Questions and Answers About New Variants of SARS-CoV-2

Why are some scientists concerned about the new Covid variant that has been found in France?

Whenever a new variant of the coronavirus that causes Covid-19 is identified, there are always concerns that it may prove to be more infectious than previous variants and spread quickly in the population. We saw this previously with the Alpha, Delta and Omicron variants, each of which spread rapidly in the UK, leading to waves of infection that put a lot of pressure on the NHS.

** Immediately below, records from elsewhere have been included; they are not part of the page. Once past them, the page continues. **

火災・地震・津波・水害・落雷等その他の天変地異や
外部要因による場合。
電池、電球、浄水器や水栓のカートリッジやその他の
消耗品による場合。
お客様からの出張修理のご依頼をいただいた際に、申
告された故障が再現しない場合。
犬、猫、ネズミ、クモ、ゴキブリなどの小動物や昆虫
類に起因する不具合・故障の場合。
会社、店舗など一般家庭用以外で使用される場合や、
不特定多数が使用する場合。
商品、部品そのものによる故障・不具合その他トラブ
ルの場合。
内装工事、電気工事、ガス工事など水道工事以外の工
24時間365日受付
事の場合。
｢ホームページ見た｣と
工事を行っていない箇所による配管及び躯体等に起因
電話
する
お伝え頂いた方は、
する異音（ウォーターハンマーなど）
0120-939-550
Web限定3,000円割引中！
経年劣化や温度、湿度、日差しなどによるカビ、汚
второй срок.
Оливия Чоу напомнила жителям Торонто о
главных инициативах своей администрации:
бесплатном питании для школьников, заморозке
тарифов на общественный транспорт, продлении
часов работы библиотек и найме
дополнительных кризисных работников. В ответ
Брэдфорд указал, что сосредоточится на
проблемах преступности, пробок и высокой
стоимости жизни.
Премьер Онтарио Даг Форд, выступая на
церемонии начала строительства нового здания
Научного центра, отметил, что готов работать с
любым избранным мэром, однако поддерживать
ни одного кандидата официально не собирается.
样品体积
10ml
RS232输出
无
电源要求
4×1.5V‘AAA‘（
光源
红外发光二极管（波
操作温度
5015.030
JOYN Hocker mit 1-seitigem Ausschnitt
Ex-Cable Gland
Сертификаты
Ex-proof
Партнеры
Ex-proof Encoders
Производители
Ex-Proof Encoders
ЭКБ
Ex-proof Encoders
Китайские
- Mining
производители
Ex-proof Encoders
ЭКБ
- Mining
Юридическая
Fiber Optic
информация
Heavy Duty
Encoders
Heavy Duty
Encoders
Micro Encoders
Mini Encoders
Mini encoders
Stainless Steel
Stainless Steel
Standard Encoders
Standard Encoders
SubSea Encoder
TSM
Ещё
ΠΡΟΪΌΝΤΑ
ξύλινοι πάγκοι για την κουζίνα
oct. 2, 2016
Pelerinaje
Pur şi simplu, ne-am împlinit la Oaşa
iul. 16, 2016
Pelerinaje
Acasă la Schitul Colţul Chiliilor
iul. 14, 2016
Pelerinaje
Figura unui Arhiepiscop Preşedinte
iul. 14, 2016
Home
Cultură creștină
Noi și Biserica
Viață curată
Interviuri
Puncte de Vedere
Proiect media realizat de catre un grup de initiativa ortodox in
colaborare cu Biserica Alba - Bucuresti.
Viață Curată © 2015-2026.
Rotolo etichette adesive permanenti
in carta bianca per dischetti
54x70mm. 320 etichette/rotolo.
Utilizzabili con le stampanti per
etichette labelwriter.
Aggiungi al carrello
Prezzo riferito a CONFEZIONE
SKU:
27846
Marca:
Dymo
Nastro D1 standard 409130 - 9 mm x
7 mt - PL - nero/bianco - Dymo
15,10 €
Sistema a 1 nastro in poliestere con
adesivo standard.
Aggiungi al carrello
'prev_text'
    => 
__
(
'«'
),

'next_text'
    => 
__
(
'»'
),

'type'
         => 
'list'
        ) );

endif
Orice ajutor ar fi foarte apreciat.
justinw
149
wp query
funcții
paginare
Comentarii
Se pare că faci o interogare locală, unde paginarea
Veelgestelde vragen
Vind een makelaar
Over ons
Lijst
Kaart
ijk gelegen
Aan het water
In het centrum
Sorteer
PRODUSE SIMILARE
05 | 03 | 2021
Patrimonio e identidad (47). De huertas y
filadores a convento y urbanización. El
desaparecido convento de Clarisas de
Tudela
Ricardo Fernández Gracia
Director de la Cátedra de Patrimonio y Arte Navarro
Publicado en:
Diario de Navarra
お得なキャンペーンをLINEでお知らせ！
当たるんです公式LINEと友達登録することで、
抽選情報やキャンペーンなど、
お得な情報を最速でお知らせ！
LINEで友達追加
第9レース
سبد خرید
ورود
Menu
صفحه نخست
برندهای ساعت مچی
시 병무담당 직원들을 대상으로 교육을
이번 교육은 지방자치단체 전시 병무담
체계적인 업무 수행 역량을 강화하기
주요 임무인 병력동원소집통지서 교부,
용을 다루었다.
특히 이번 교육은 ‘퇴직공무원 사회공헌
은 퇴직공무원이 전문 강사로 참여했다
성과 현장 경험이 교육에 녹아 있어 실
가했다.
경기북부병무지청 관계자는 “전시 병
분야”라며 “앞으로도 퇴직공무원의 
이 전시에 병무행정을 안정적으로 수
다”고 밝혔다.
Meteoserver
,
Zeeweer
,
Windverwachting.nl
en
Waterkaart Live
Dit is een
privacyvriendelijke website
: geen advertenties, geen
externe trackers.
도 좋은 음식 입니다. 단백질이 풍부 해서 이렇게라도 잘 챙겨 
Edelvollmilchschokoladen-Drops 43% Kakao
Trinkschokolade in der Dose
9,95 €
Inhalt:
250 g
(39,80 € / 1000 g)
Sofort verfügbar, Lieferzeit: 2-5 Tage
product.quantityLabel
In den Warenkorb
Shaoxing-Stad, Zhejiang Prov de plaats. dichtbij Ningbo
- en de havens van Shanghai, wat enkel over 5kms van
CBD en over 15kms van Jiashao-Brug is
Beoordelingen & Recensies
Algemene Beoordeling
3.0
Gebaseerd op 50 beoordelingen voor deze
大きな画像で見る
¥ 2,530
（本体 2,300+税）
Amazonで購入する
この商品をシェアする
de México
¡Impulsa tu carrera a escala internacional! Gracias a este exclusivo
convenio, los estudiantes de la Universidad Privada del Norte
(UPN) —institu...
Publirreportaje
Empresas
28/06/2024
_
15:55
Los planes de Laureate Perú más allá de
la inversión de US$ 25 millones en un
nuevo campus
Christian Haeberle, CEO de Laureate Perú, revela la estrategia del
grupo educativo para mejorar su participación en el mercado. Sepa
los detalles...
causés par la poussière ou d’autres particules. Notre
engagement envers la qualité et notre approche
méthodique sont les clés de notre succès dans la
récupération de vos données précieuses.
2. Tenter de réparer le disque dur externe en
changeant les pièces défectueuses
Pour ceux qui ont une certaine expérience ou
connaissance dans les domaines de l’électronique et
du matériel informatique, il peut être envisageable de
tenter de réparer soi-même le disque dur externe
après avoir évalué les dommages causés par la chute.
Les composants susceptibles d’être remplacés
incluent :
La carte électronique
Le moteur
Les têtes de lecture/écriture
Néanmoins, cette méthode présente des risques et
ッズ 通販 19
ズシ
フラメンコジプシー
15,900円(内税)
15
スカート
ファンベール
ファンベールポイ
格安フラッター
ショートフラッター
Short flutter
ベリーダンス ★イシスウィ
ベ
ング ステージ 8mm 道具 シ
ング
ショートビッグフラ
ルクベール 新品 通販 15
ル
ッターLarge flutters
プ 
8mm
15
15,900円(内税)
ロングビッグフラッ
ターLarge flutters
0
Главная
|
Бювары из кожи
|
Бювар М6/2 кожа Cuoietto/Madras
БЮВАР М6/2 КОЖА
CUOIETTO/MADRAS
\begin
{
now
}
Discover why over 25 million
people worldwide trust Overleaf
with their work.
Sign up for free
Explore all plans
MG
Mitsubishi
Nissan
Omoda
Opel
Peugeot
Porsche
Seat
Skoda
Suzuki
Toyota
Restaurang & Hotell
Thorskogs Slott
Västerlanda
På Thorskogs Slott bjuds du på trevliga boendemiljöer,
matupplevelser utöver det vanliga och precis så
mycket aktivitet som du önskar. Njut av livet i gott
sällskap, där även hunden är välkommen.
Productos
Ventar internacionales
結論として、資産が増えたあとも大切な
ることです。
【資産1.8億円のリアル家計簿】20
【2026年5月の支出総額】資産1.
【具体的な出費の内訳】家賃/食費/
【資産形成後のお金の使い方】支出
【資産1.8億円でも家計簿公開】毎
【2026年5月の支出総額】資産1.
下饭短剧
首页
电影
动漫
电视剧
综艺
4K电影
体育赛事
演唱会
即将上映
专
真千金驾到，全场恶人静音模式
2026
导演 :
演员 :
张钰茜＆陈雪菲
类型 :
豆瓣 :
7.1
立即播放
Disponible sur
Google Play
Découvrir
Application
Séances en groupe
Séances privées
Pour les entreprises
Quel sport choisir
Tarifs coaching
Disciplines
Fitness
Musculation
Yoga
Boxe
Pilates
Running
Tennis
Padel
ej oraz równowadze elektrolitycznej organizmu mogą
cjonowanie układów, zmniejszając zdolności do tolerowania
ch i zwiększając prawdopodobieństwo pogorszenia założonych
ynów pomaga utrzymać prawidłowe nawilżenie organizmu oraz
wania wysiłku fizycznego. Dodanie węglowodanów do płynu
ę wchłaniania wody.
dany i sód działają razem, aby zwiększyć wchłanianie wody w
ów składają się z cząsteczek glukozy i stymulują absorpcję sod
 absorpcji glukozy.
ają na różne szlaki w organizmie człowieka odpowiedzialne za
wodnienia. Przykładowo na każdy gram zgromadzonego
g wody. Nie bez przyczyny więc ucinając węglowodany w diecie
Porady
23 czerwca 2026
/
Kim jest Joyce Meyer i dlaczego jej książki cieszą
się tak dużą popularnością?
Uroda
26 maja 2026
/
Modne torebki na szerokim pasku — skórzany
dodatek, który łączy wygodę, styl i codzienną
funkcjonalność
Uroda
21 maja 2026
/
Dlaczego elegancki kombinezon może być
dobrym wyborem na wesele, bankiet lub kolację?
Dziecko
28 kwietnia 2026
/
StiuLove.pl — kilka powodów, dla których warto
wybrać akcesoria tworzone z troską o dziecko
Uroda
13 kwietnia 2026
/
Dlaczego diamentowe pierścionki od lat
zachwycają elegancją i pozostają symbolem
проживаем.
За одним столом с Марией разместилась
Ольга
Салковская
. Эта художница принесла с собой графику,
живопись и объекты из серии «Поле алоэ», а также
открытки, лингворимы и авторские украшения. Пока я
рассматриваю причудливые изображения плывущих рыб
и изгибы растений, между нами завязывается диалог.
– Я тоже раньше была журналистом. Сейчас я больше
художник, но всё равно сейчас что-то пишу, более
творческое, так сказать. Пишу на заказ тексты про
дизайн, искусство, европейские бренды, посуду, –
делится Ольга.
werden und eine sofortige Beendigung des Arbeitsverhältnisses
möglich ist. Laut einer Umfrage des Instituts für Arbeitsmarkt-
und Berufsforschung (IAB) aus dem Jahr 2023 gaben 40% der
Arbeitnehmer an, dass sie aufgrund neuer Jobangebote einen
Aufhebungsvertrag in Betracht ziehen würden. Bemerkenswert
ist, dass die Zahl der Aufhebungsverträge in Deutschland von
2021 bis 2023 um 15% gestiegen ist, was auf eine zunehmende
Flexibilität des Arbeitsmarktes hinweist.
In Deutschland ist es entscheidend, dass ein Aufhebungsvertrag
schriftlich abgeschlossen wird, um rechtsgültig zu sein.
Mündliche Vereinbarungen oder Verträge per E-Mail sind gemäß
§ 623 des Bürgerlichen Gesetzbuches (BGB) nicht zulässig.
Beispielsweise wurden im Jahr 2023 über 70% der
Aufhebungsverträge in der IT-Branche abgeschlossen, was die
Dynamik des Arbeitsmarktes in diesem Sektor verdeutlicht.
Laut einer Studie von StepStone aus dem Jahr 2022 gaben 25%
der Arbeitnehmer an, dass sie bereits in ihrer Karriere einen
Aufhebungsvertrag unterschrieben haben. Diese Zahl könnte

Should we be worried, and why?

The B.1.640.2 variant was first identified over a month ago and so far, it has not caused the massive global spike in Covid-19 cases we have seen with the Omicron variant. There is now very good identification of variants in many countries, so that the spread of a new variant can be monitored. If a variant is spreading rapidly, the World Health Organization will label it as a Variant of interest (VOI) or a Variant of Concern (VOC) depending on its severity. This has not happened yet with B.1.640.2. We should remain cautious, monitor the spread of any new variant, including B.1.640.2, but not get over-anxious.

Both Omicron and the new variant appear to have emerged in Africa, which has the lowest vaccination rate. Is that the reason?

Variants can emerge anywhere. The Alpha variant was first identified in the South-East of England and the Delta variant was first identified in India.

Will it become normal for variants to emerge and spread around the world like Omicron?

The coronavirus that causes Covid-19 will mutate constantly. Most mutations are of no great consequence but occasionally a mutation will appear that can cause a wave of infections – such as the Alpha, Delta and Omicron variants. We may well see other variants emerge and spread around the world in the future.

Are variants getting milder, or is it possible that another variant will be deadlier?

There is no guarantee that a variant will be milder. The Alpha and Delta variants were shown to be more likely to cause a serious illness that the original version of the Coronavirus. In the case of Omicron, the evidence thus far shows that it generally causes a milder illness than other variants. However, because of the very large number of Omicron cases, some people will still have a serious illness.

Could Omicron bring about the end of the coronavirus pandemic?

It’s unlikely that Omicron will bring an end to the Coronavirus pandemic. However, with updated vaccines that can target a new variant such as Omicron and antiviral drugs that can be used early in an illness, we can suppress the severity of disease caused by Covid-19 and allow people to live more normally.

If the world has to live with Covid, what might that look like?

This will vary from country to country. In the UK, high levels of vaccination – including with a modified booster vaccine later this year to target Omicron if the government approves this – combined with antiviral drugs will allow our society to function more normally. Countries with low vaccination rates and weak health services are still likely to face large waves of infection. It’s possible that we will need regular vaccinations – as for flu – to allow us to live with Covid-19. It is also always possible that a variant will emerge against which vaccines are less effective. But the good news is that vaccine manufacturers can modify their vaccines quickly if this happens.

Why is the booster important for Omicron?

The immunity provided by Covid-19 vaccines weakens after a few months. A booster vaccine substantially increase people’s protection from serious illness, including from Omicron. Ensuring that people are fully vaccinated with three doses of vaccine will reduce the number of people who are seriously from Covid-19, and keep down pressures on the NHS.